オーナーさまを訪ねて 家族の住まい物語 築35年 トップページへ戻る

無理ばかり言ったけど、できあがった時、「よくなりましたね!」現場監督が一緒に喜んでくれた。

アメリカでの生活経験があるご主人が、アイデアを思う存分カタチにした住まい。1976年竣工 京都府・K氏邸
この住まいのレイアウトは、ご主人自らの手によるものだ。いや、間取りだけではない。他にもご自分でいろいろアイデアを出された。「けっこう無茶を言いました」とご主人。たとえば、壁の中に断熱材をたくさん入れた。現場監督に、「こりゃ北海道仕様ですよ」と言われたという。「でも、今ではもう常識になってるよね。そうしたおかげで空調の効きがいいし、オーディオを聴く時も遮音効果がある。思わぬ余得があったね」と笑われる。そんなアイデアの最たるものが、キッチンの壁。「神戸のとある一流ホテルの厨房に使われていたのと同じタイルを張ったんですよ」。
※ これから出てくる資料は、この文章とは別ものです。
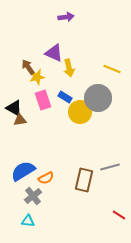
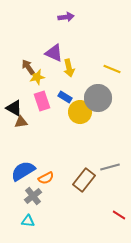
pink rectangle: moved 1 px left, 1 px down
brown triangle: moved 1 px right, 2 px down
brown rectangle: rotated 25 degrees clockwise
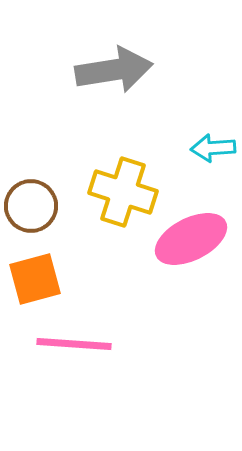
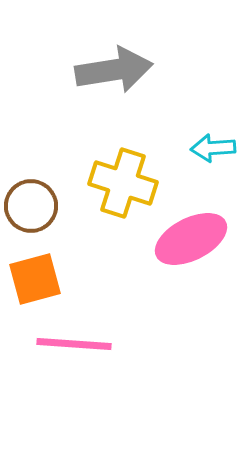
yellow cross: moved 9 px up
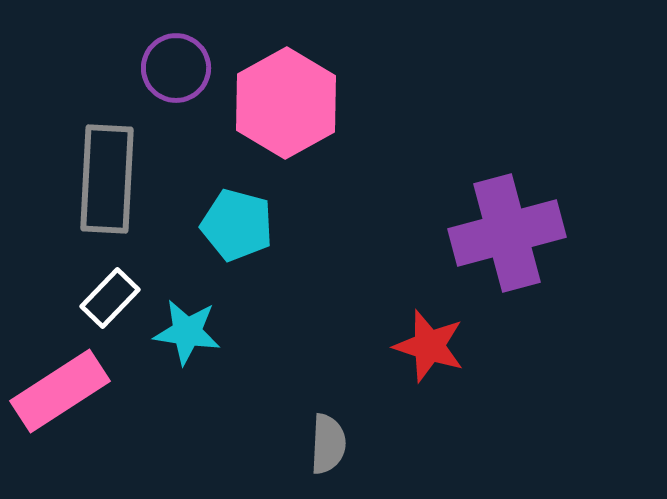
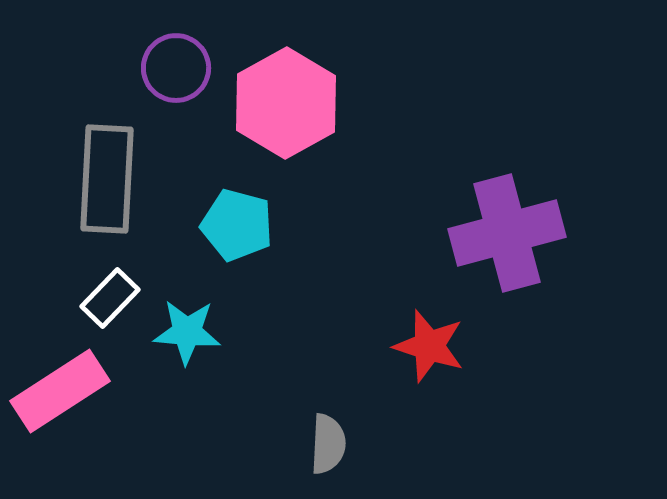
cyan star: rotated 4 degrees counterclockwise
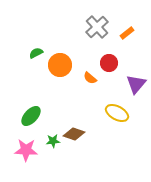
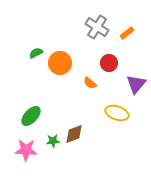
gray cross: rotated 15 degrees counterclockwise
orange circle: moved 2 px up
orange semicircle: moved 5 px down
yellow ellipse: rotated 10 degrees counterclockwise
brown diamond: rotated 40 degrees counterclockwise
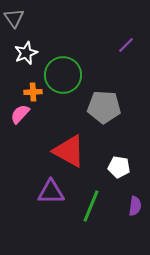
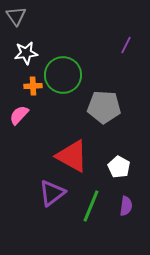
gray triangle: moved 2 px right, 2 px up
purple line: rotated 18 degrees counterclockwise
white star: rotated 15 degrees clockwise
orange cross: moved 6 px up
pink semicircle: moved 1 px left, 1 px down
red triangle: moved 3 px right, 5 px down
white pentagon: rotated 20 degrees clockwise
purple triangle: moved 1 px right, 1 px down; rotated 36 degrees counterclockwise
purple semicircle: moved 9 px left
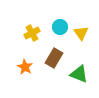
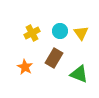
cyan circle: moved 4 px down
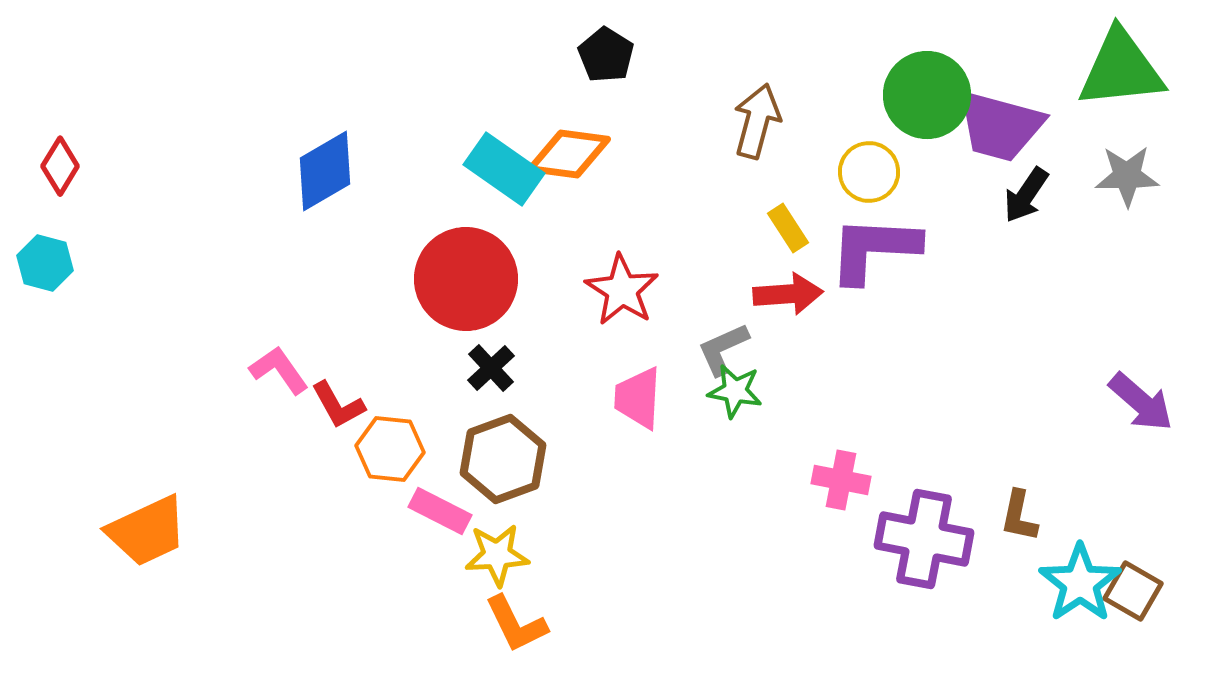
奥さまがおっしゃる。「それは外壁用のタイルでね。大工さんが“普通はこんなことしませんよ”と言うんですよ。でも、このタイルで良かった。汚れが目立ちにくいし、35 年経っても、ほら、ヒビひとつ入っていないでしょ」。ご自身の自由なアイデアをカタチにした住まいだけに、ご夫妻の愛着はとても深い。「屋根と外壁と床はリフォームしたけど、それ以外はほとんどさわってないんだ」。ご主人が少し得意げにそうおっしゃった。
外壁用タイル張りのキッチン。大きめのレンジフードと相まって、まさに本格レストラン厨房の風情。
「柱のないベランダ」は、当時まだ珍しかった。
ウッディな内装が、ほどよい重厚感と落ち着きを醸し出す。